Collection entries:
________________________________________

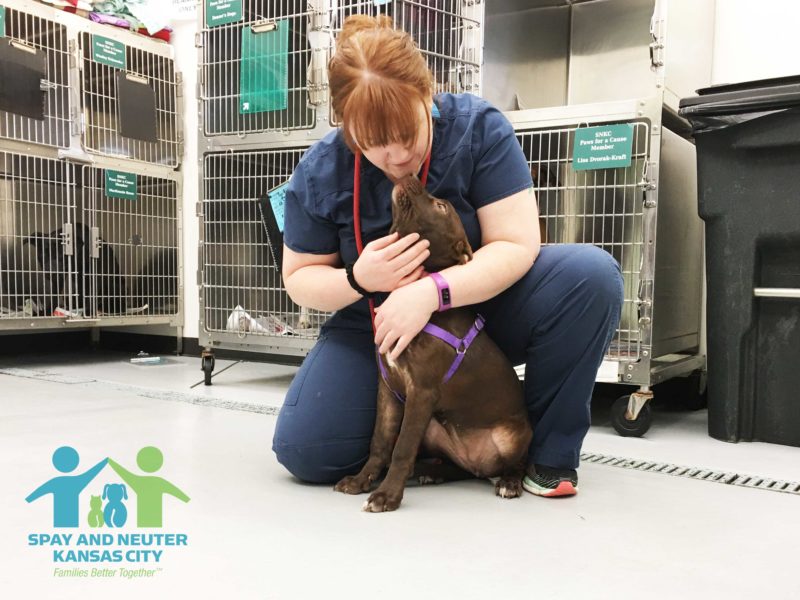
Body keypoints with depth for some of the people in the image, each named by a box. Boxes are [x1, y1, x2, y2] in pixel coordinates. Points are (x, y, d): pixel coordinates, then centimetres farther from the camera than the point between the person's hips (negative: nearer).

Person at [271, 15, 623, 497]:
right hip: (379, 325, 2)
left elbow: (517, 245, -22)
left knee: (591, 275, -29)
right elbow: (300, 277, -3)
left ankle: (551, 451, -10)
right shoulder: (320, 172, -13)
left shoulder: (478, 128, -19)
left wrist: (431, 293, -38)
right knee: (303, 448, -17)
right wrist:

________________________________________

### Exercise instructions
Lines from the one containing "right hip: (379, 325, 2)" to the end of the data are to be printed exactly, including the first and last.

### Response below
right hip: (379, 325, 2)
left elbow: (517, 245, -22)
left knee: (591, 275, -29)
right elbow: (300, 277, -3)
left ankle: (551, 451, -10)
right shoulder: (320, 172, -13)
left shoulder: (478, 128, -19)
left wrist: (431, 293, -38)
right knee: (303, 448, -17)
right wrist:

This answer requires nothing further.